■ **AUSGANGSTEXT**
━━━
Zunächst absolvierten sowohl die Experimental- als auch die Kontrollgruppe die Übung in einer neutralen Pose. Nach dieser Übung erhielten die Proband/innen der Kontrollgruppe ein Feedback von den beiden anwesenden Coaches, um neben der Selbstwahrnehmung auch eine Rückmeldung zur Fremdwahrnehmung zu erhalten. Es folgte der Transfer in den Alltag, d. h. die Teilnehmenden wurden gefragt, wo sie sich in Bezug auf die Erlebnisse mit dem Pferd und die Rückmeldungen im Alltag wiederfanden oder was völlig neu für sie war. Die Proband/innen der Experimentalgruppe erhielten hier kein Feedback von Seiten der Coaches.

Die Personen der Experimentalgruppe erhielten im Anschluss an die erste, neutrale Übung die Instruktion, sich an eine Situation zu erinnern, in der ihnen etwas nicht gelungen war und sie sich klein gefühlt hatten. Zusätzlich sollten sie dieses Gefühl im gesamten Körper spüren und eine Low Power Pose einnehmen (sich selbst klein machen, die Schultern hängen lassen in Kombination mit einer geringen Körperspannung). Sobald die Personen angaben, gedanklich eine Situation vor Augen zu haben, gaben diese eine Rückmeldung und die zweite Übung (erneuter Slalom um die Pylonen herum) startete. Im Anschluss an diese Übung beantworteten die Befragten erneut die standardisierten Fragen. Als dritte Übung sollten die Personen zunächst tief durchatmen und an eine besonders schöne Situation denken, in der alles geklappt hatte, sie stolz auf sich gewesen waren und sich stark gefühlt hatten. Zusätzlich sollten sie eine High Power Pose einnehmen (sich groß machen, die Schultern zurücknehmen und den Körper positiv anspannen). Auch hier startete die Übung mit dem Pferd (die identisch zu den beiden vorherigen war), sobald die Personen angaben, sich gedanklich in einer derartigen Situation zu befinden. Nach dieser Übung beantworteten die Teilnehmenden ebenfalls die bereits genannten Fragen. Zusätzlich erhielten die Proband/innen danach ein Feedback der Coaches zu den drei Runden, um neben der Selbstwahrnehmung auch eine Rückmeldung zur Fremdwahrnehmung zu erhalten. Das Feedback durch die Coaches sowie der Transfer in den Alltag erfolgten erst im Anschluss an die dritte Runde, um die Teilnehmenden der Experimentalgruppe in der zweiten und dritten Runde nicht zu beeinflussen. Es folgte der Transfer in den Alltag, d. h. die Teilnehmenden wurden gefragt, wo sie sich in Bezug auf die Erlebnisse mit dem Pferd und die Rückmeldungen der anderen Coachees und der Coaches im Alltag wiederfanden oder was völlig neu für sie war. In der Experimentalgruppe wurde auf eine zufällige Reihenfolge der drei Runden verzichtet, damit keine Person das Coaching in der Low Power Pose und mit möglichen negativen Gedanken abschloss, sondern in der High Power Pose mit möglichst positiven Gedanken. Der Aufbau der Übung ist in Abb. 1 dargestellt.
━━━
■ **AUFGABEN**
• 1. Welche Körperhaltung sollte die Experimentalgruppe laut Ausgangstext vor der dritten Übung einnehmen?
• 2. Übertrage diesen Satz aus dem Ausgangstext ins Englische: „Im Anschluss an diese Übung beantworteten die Befragten erneut die standardisierten Fragen.“
• 3. Führe den Ausgangstext über das Coaching mit dem Pferd nach seinem letzten Satz weiter.

■ **AUSGANGSMATERIAL**
━━━
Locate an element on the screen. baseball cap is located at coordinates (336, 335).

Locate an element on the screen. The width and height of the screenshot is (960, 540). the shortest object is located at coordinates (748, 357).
━━━
■ **LÖSUNGEN**
• 1. Eine High Power Pose.

• 2. After this exercise, the respondents answered the standardized questions again.

• 3.
Bei dem im Coaching eingesetzten Pferd handelte es sich um eine ausgebildete Stute im Alter von 21 Jahren, die seit neun Jahren in Coachings mitwirkte und die mindestens zehn Stunden pro Tag im Herdenverband stand. Pasadena Miro war darin geschult, mit verschiedenen Menschen in Coachings zu arbeiten. Zusätzliche Störvariablen, wie beispielsweise die Persönlichkeit weiterer Pferde, wodurch eine größere Stichprobe vonnöten gewesen wäre, konnten somit ausgeschlossen werden. Es wurde darauf geachtet, dass zwischen den Coachingtagen immer mindestens zwei Tage lagen, an denen das Pferd anderweitig beschäftigt wurde (z. B. geritten wurde oder mit den Herdenmitgliedern auf die Wiese ging oder für andere Coachings eingesetzt wurde), um einen eintönigen Ablauf und zugehörige Konditionierungseffekte weitestgehend zu vermeiden. Weiterhin fanden die Coachings nur statt, wenn zuvor keine besonderen (negativen) Ereignisse stattgefunden hatten (z. B. Behandlung der Zähne durch den Pferdezahnarzt, schlechtes und stürmisches Wetter), die einen entsprechenden Einfluss auf die Stimmung des Pferdes hätten haben können. In der vorliegenden Studie wurde dem Pferd kein Leid zugefügt. Die ethische Behandlung des Tieres wird garantiert.

4 Ergebnisse

Bei der Betrachtung der deskriptiven Ergebnisse ist zu erkennen, dass die Personen in der Experimentalgruppe in der Low Power Pose (negative Runde) länger brauchten, um den Slalom zu durchlaufen als in der neutralen Runde und in der High Power Pose (positive Runde). In der High Power Pose benötigten sie außerdem weniger Zeit als in der neutralen Runde. Die Mittelwerte der Gruppen je nach Runde sind in Tab. 1 dargestellt.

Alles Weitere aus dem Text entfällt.